My sugar addiction was long and deep. Sweets could soothe everything from a broken heart to a stomachache (or so it seemed) so I rationalized that I needed sugar to feel healthy and well. I certainly seemed to need it to get through my afternoon slump.

How did I quit sugar? Hint: First I healed my teeth

Five years ago, when on the verge of another root canal I discovered Cure Tooth Decay, I cherry-picked the easiest elements from Nagel’s protocol and continued to eat sweets.

I was able to dramatically turn around my dental health within days just by adding in some missing nutrients to my diet. I started eating more meat, including liver, and taking cod liver oil supplements. I started the habit of breakfasting on a raw milk, raw egg smoothie every day.  I loved eating more butter, cheese and cream.

I was still eating sugar but my teeth stopped hurting, my stomachaches disappeared, my hair grew glossy and my nails strong. I felt happier, more confident and more energetic. Sure, I gained a few kilos, but life was good.

Then after a couple of years I just woke up one day and decided I didn’t want to eat sugar any more. So I didn’t.

Quitting sugar this time didn’t feel like a big deal. I didn’t do any research. I didn’t join a program, clear my cupboards, or make a big announcement.  I just stopped eating sugar, without self-discipline or drama.  It was weeks before I cleared out the sugary foods gathering dust in my kitchen.

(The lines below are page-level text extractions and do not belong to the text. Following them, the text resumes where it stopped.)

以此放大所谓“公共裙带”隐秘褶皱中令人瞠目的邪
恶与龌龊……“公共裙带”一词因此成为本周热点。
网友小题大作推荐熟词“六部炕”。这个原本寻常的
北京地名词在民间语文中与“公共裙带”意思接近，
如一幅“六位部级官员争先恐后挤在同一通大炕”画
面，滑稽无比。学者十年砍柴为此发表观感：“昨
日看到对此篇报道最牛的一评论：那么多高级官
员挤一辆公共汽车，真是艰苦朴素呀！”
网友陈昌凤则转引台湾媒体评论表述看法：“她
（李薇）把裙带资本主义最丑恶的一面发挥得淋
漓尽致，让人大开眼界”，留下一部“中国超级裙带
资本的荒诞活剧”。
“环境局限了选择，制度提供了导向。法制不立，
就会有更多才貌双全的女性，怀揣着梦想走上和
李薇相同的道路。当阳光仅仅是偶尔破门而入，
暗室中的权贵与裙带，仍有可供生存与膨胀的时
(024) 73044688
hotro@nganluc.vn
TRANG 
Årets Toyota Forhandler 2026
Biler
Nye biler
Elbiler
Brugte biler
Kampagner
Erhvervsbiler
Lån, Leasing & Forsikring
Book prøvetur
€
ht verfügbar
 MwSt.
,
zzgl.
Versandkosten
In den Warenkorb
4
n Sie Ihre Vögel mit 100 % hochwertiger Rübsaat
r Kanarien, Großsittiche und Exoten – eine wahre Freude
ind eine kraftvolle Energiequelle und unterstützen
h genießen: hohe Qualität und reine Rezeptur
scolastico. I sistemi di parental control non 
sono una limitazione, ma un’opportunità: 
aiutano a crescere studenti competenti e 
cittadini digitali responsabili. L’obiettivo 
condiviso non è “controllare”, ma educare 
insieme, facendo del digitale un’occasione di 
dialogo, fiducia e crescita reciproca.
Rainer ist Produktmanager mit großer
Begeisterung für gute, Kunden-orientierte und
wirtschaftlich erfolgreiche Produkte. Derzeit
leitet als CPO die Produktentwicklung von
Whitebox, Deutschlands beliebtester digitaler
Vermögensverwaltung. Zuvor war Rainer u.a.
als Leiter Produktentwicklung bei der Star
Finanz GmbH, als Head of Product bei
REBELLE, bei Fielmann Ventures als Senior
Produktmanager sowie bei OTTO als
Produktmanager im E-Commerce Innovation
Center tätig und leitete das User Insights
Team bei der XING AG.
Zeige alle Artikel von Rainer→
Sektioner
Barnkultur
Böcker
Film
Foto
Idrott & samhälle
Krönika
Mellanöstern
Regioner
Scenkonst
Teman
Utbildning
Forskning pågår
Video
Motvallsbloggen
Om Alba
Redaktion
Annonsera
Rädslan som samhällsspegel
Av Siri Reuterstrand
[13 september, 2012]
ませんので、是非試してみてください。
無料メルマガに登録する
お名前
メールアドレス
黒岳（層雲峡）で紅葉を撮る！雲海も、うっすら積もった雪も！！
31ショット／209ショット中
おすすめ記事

The culmination of a long game

My success at quitting sugar and staying sugar-free for the last 2.5 years* was the culmination of a long game. My primary health goal for the past five years has been to heal my teeth. I stopped trying to lose weight or comply with other health dictates.

In healing my teeth I had nourished myself so thoroughly for so long with high quality protein and fats that, when I was ready to let go of my emotional and social attachment to sweets, I didn’t have to contend with chemical cravings.

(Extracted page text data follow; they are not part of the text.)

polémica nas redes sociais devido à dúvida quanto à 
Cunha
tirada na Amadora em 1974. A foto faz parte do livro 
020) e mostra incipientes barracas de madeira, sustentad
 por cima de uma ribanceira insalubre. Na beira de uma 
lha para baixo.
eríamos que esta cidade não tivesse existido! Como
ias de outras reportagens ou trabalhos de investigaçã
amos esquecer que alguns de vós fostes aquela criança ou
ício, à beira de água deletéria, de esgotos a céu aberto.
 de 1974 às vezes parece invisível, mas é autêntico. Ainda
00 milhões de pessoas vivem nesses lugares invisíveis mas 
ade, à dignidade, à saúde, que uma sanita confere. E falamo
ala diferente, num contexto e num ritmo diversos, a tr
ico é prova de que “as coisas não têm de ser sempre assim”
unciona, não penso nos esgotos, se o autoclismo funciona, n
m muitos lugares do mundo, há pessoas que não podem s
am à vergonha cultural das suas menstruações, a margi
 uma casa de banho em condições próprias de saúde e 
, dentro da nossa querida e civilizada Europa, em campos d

My teeth were already strong and resilient by then but when I ditched sugar they became even less sensitive and started to look whiter too. Over the following year, gradually, without me making any effort or really even noticing, I lost all the weight I had gained.

Not everyone can heal their teeth while still eating sugar. Everybody’s body is different, but my experience suggests that it is possible for some of us to succeed just by adding better nutrients without subtracting anything. I have summarized the essential foods I eat, and my cherry-picking approach to the teeth healing diet in a short e-book called Feed Your Teeth. You can download it for free.

I quit sugar easily but will it work for you?

If, however, your teeth need you to give up sugar right now, there are several good programs you can follow. Whether need rigid meal plans or a supportive community, there’s something for everyone who wants to quit sugar.  Look around and see what appeals to you.

A healthy diet is a life long project. Very few of us can sustain ongoing commitment to a quick-fix solution requiring deprivation and self-discipline. Sometimes you have to play the long game, as I did, and allow change to establish itself gradually.

*I say I’m sugar-free but I still have sweetness in my diet today. Most days I eat fresh fruit, carbs and a square of 92% dark chocolate. Now and then I use a little honey or maple syrup as sweetener. I’ve recently started imbibing a tiny drink of alcohol every week or so. Once or twice a year I choose to join in a significant celebration by sharing a piece of wedding or birthday cake. But my baseline diet is easily refined-sugar-free with no sense of deprivation.